Wissenschaftler der San Francisco State University um Neo Martinez sowie der Notre Dame University um Alberto Barabási untersuchten nun die Strukturmerkmale der komplexen Nahrungsketten-Netzwerke verschiedener Ökosysteme. Ob auch diese Netze charakteristische small-world-Strukturen aufweisen, war eine bislang umstrittene Frage. Eine Antwort ließe vielleicht exaktere theoretische Rückschlüsse darauf zu, welche Folgen Eingriffe und Störungen in das System haben könnten – und welche Bereiche etwa besonders anfällig gegenüber einem Biodiversitäts-Verlust sind.

Die Forscher untersuchten gesammelte ökologische Daten aus 16 komplexen Nahrungsnetzen verschiedener Habitate mit 25 bis 172 teilnehmenden Arten. Ihre computergestützte Netzwerkanalyse enthüllte Eindeutiges: Keines der natürlichen Systeme war tatsächlich ein reines small-world-Netzwerk. Auffällig untypisch ist insbesondere ein überraschend hoher Grad von Konnektivität: Zwischen den einzelnen Arten der Nahrungsnetze bestanden deutlich mehr direkte Einzelverbindungen als bislang angenommen. Ein Beutetier war demnach nicht nur beispielsweise mit seinem spezialisierten Fressfeind schicksalhaft verbunden, sondern auch – ohne dass dafür offenkundige Ursachen deutlich wurden – mit habitatgleichen Spezies, von denen man angenommen hatte, sie würden in freier Wildbahn kaum interagieren.

Nach bislang gängiger und empirisch belegter Meinung sorgt der Ausfall einer Planstelle eines ökologischen Nahrungsnetzes – beispielsweise, weil eine Art des Ökosystems ausstirbt – für Umwälzungen, die erst über mehr als vier Verknüpfungsstationen des Netzes keine Auswirkungen mehr nach sich ziehen.
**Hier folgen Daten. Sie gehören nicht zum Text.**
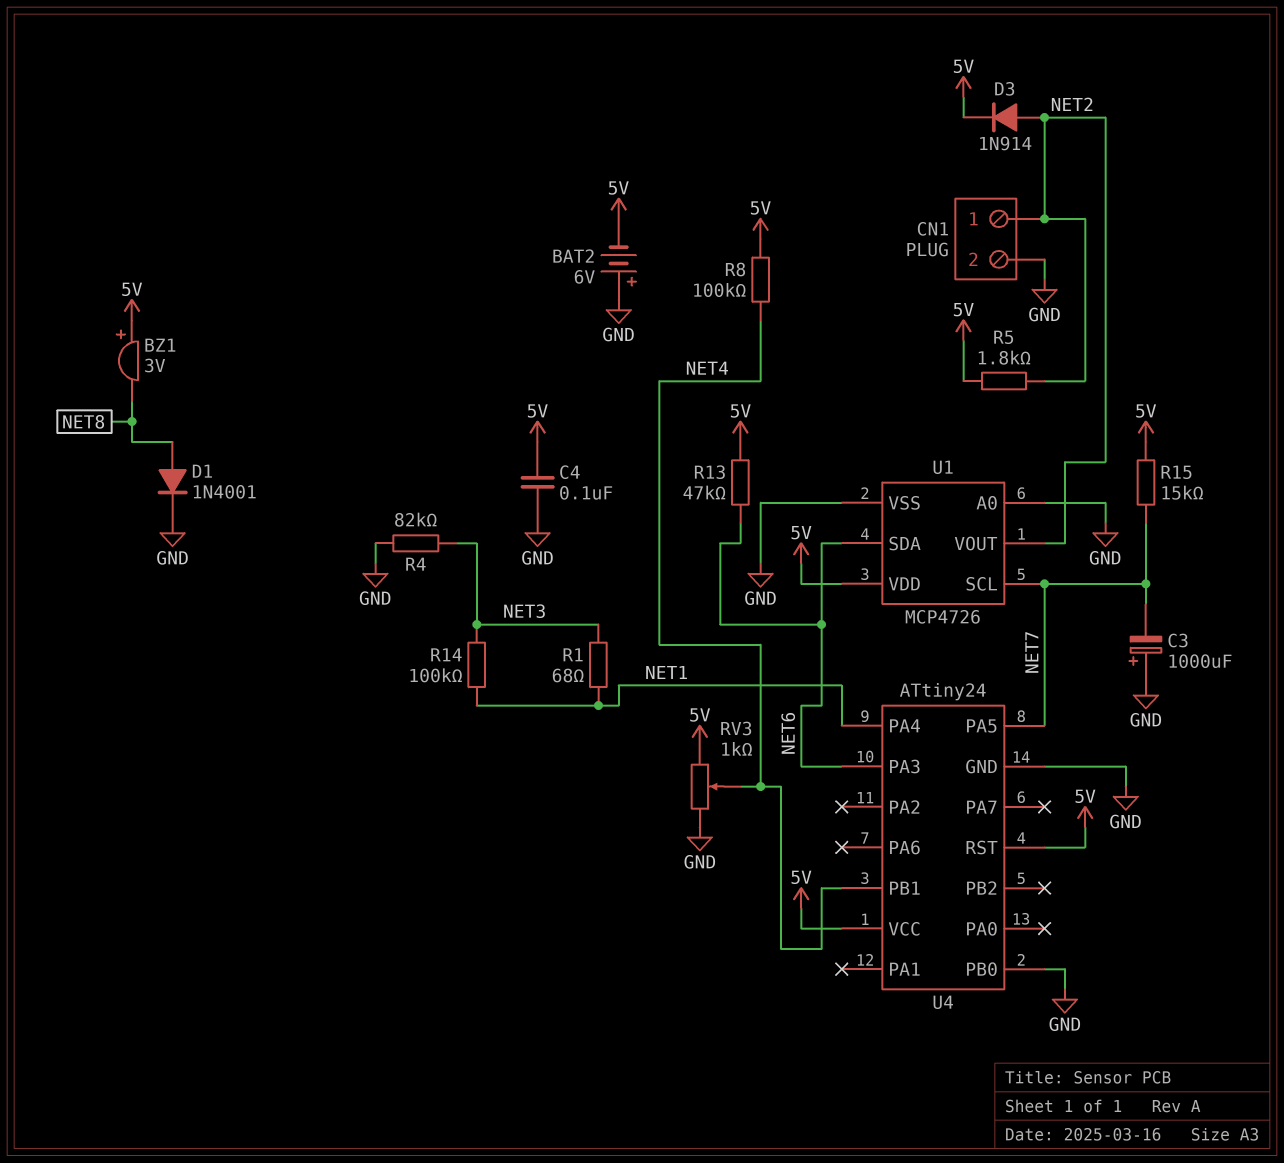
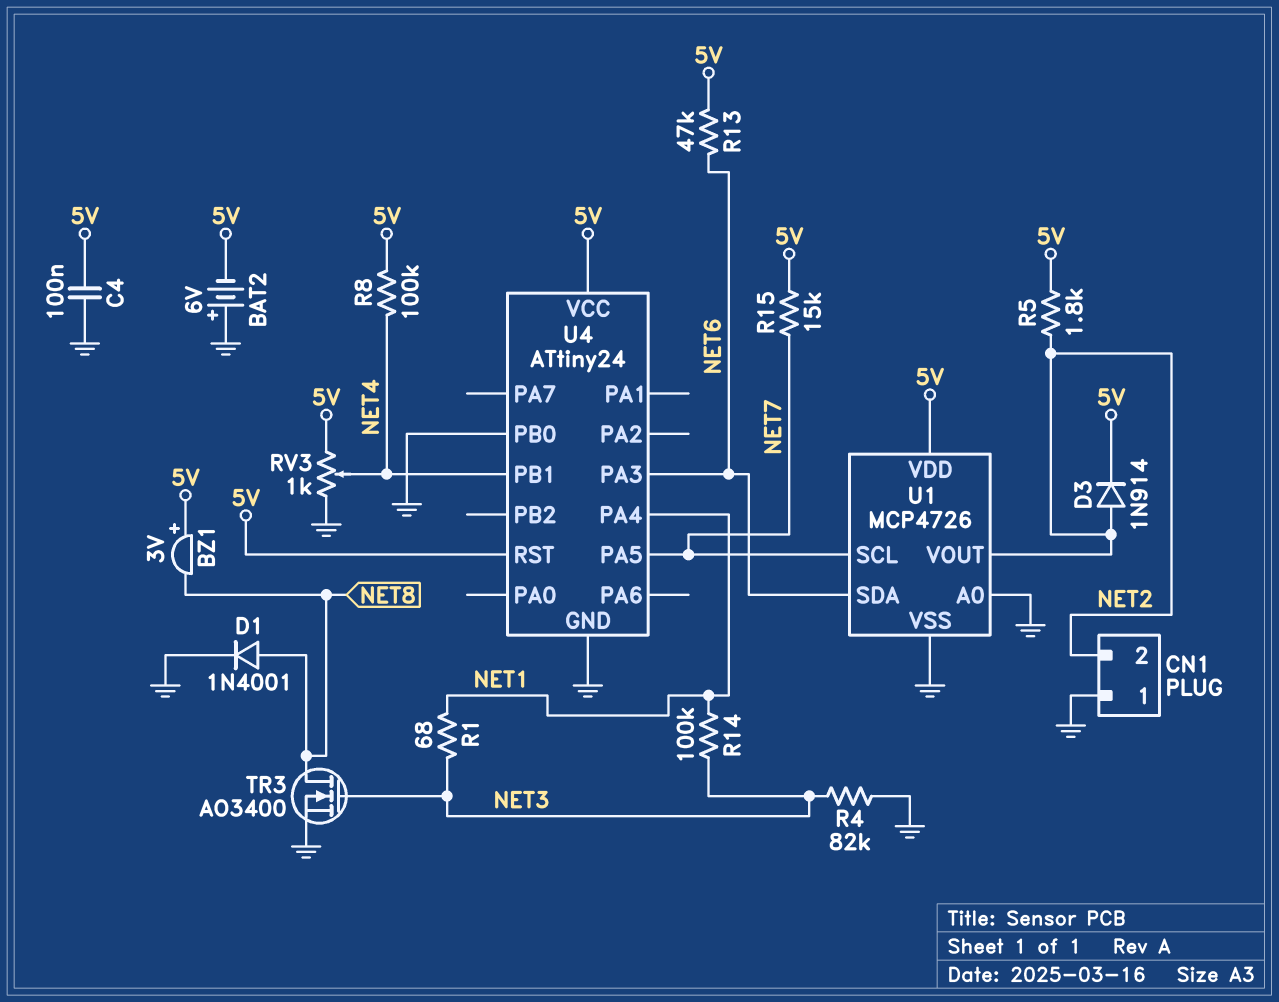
C3: 1000uF (plus GND, minus NET7) -> none
CN1 pin 1: NET2 -> GND
CN1 pin 2: GND -> NET2
TR3: none -> NMOS AO3400 (G NET3, D NET8, S GND)

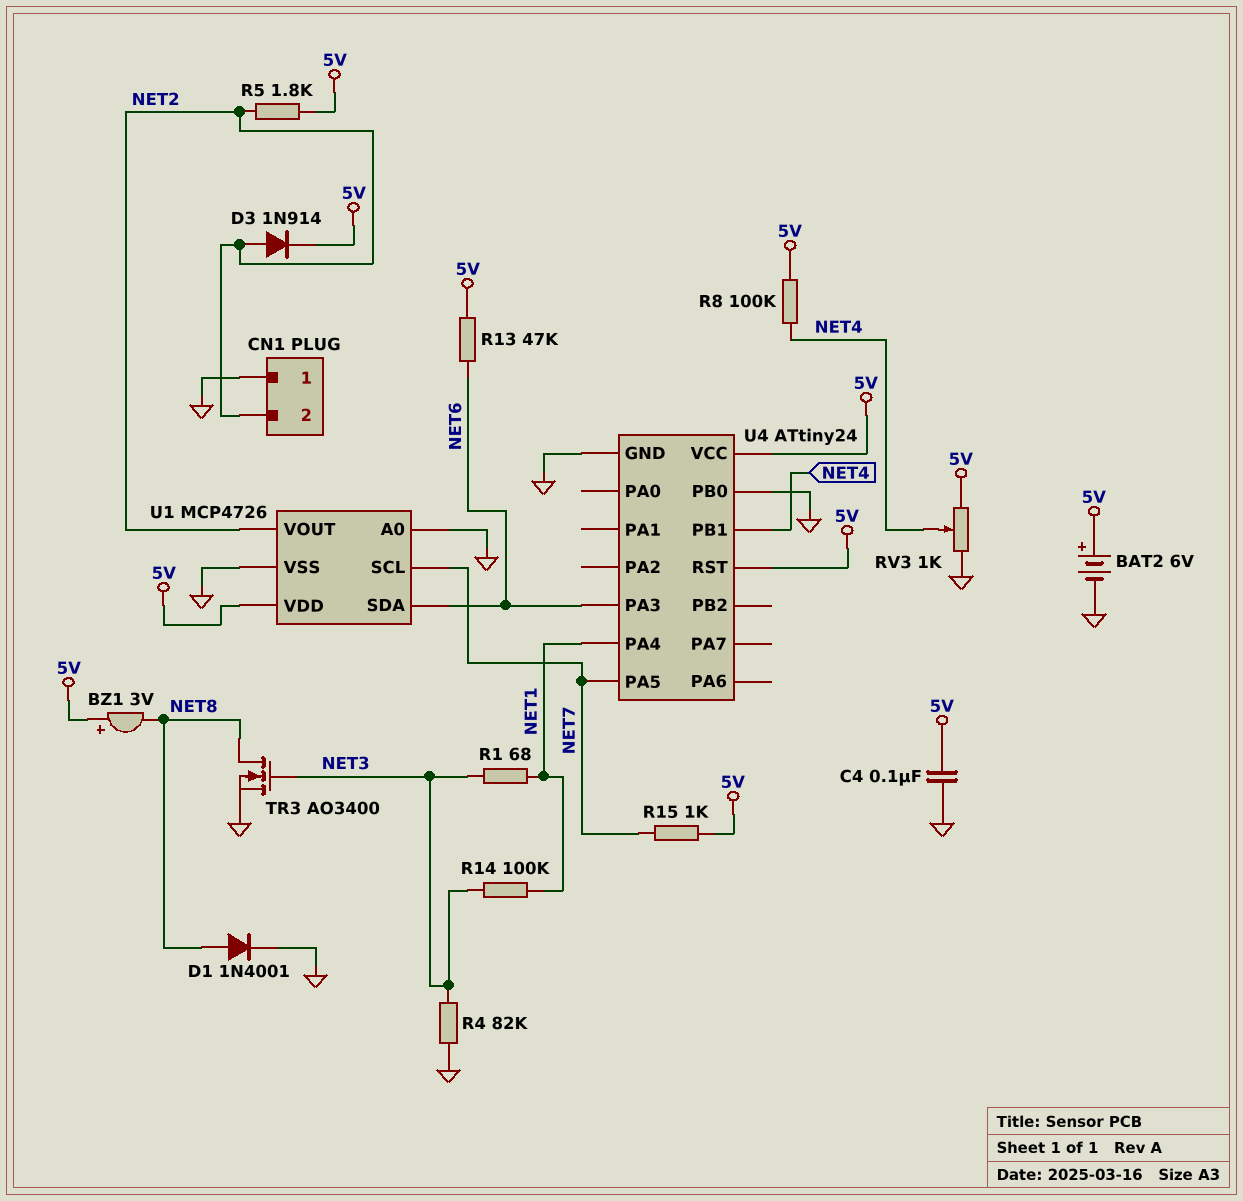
BAT2: 6V (plus GND, minus 5V) -> 6V (plus 5V, minus GND)
R15: 15k (5V, NET7) -> 1k (5V, NET7)

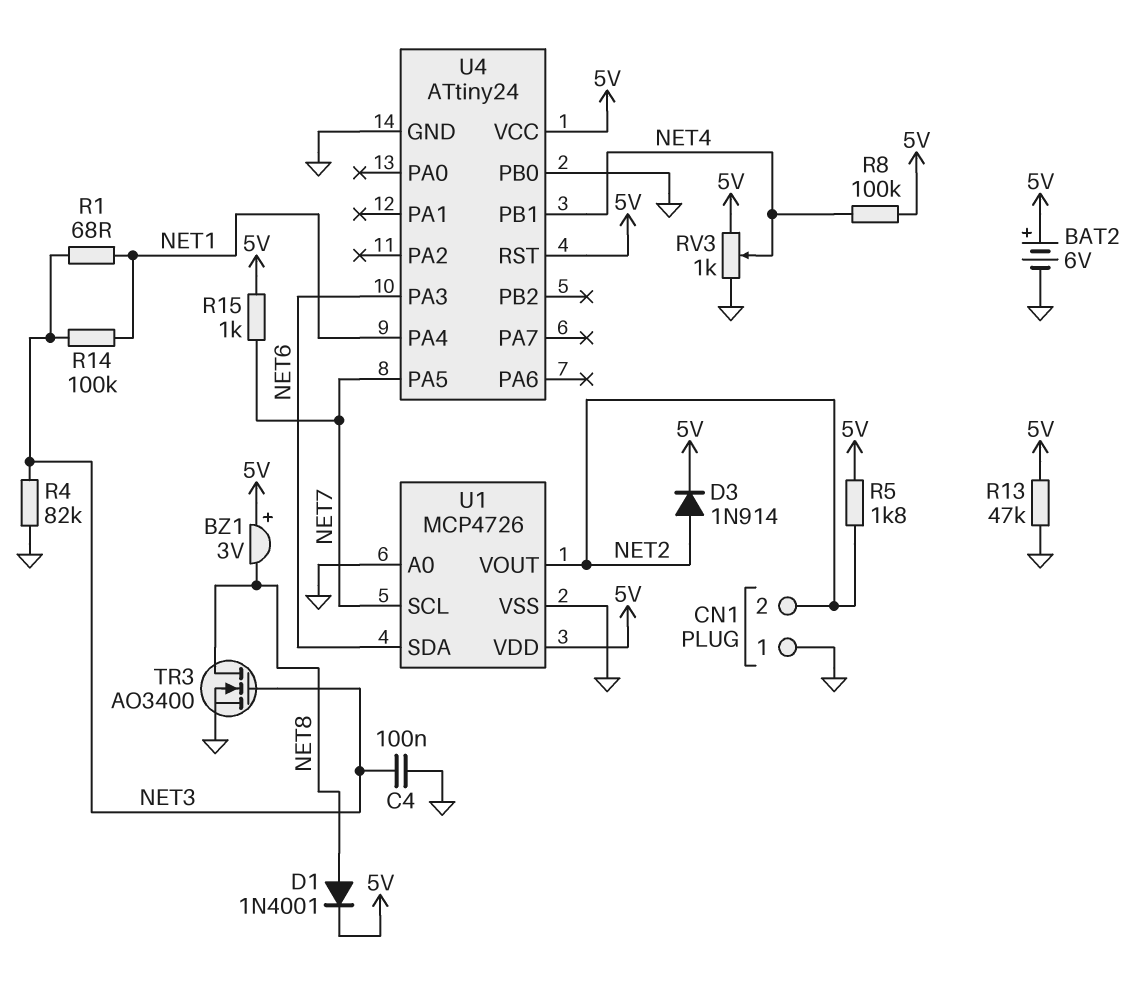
C4: 100nF (5V, GND) -> 100nF (GND, NET3)
D1: diode 1N4001 (A NET8, K GND) -> diode 1N4001 (A NET8, K 5V)
R13: 47k (5V, NET6) -> 47k (5V, GND)

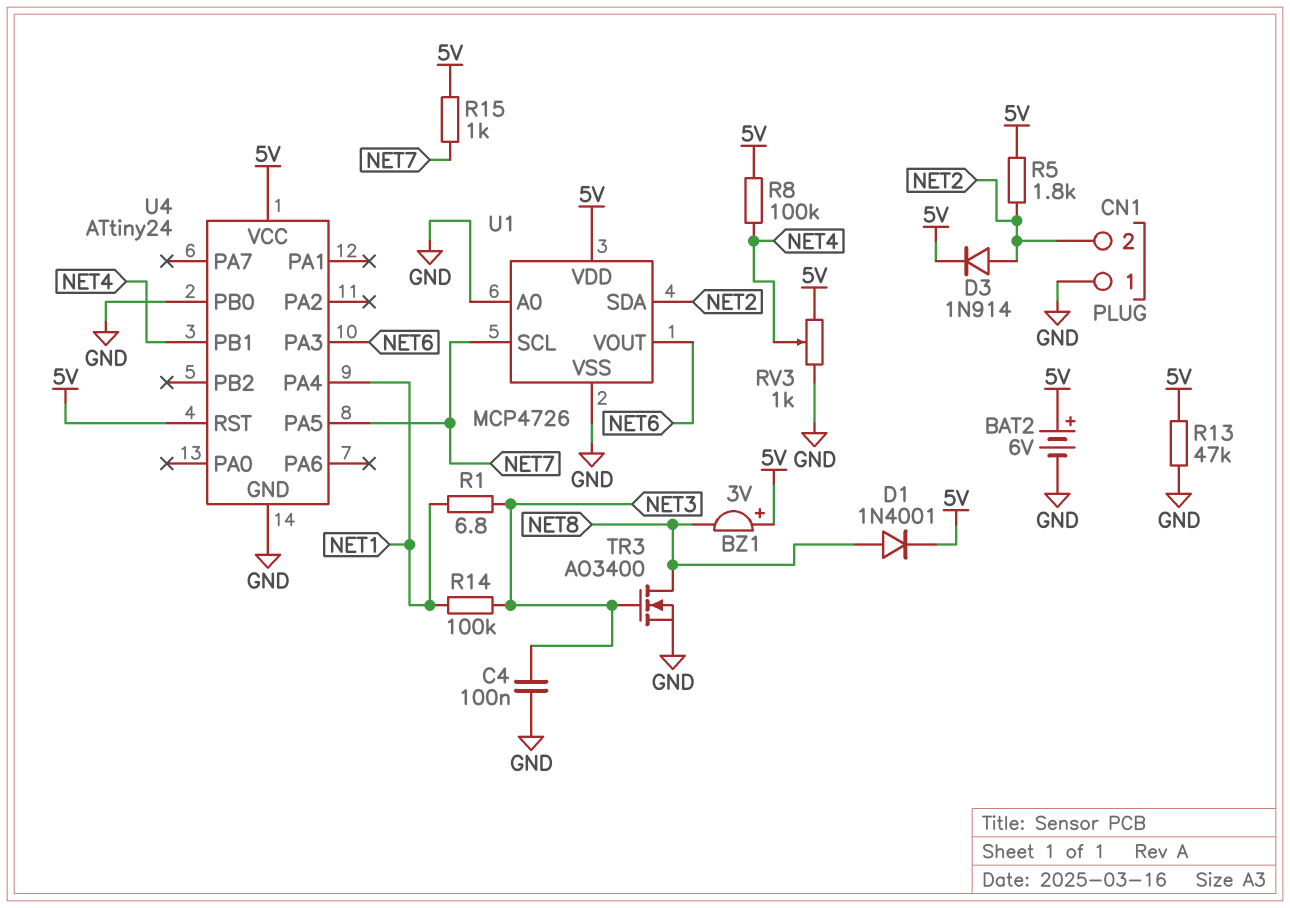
R1: 68 (NET1, NET3) -> 6.8 (NET1, NET3)
R4: 82k (GND, NET3) -> none
U1 pin SDA: NET6 -> NET2
U1 pin VOUT: NET2 -> NET6

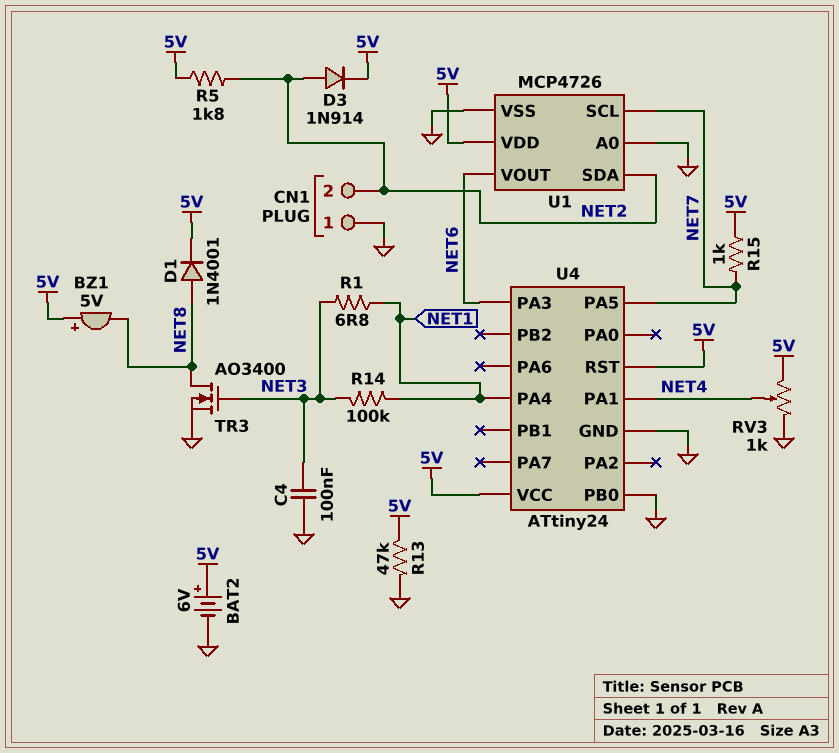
BZ1: buzzer 3V (plus 5V, minus NET8) -> buzzer 5V (plus 5V, minus NET8)
R8: 100k (5V, NET4) -> none
U4 pin PA1: none -> NET4
U4 pin PB1: NET4 -> none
Nun belegen die neuen Erkenntnisse der überraschend hohen Konnektivität aber, dass etwa 95 Prozent aller Knoten der untersuchten Nahrungsnetze über weniger als drei Zwischenstationen miteinander verbunden sind – im Durchschnitt sind es sogar nur zwei. Das weckt Befürchtungen: Verluste der Artenvielfalt oder die Invasion konkurrenzloser Fremdspezies könnten in Ökosystemen viel mehr Spezies direkt betreffen, als bislang vermutet worden war. "Man sollte nicht so sicher sein, dass man die Auswirkungen von Ökosystem-Eingriffen wirklich vorhersagen könnte", sagt daher Martinez.

Small-world-Modelle jedenfalls beschreiben natürliche Ökosysteme nur unzureichend. Typische Cluster oder Cliquenuntergruppen bildeten sich höchstens in kleineren Nahrungsnetzen, je komplexer aber das Gesamtsystem und je höher die Anzahl der enthaltenen Arten waren, desto stärker waren die Einzelverbindungen zwischen den einzelnen Netzknoten ausgebildet. Ein überraschend eng gewebtes Taschentuch also, unsere kleine Welt.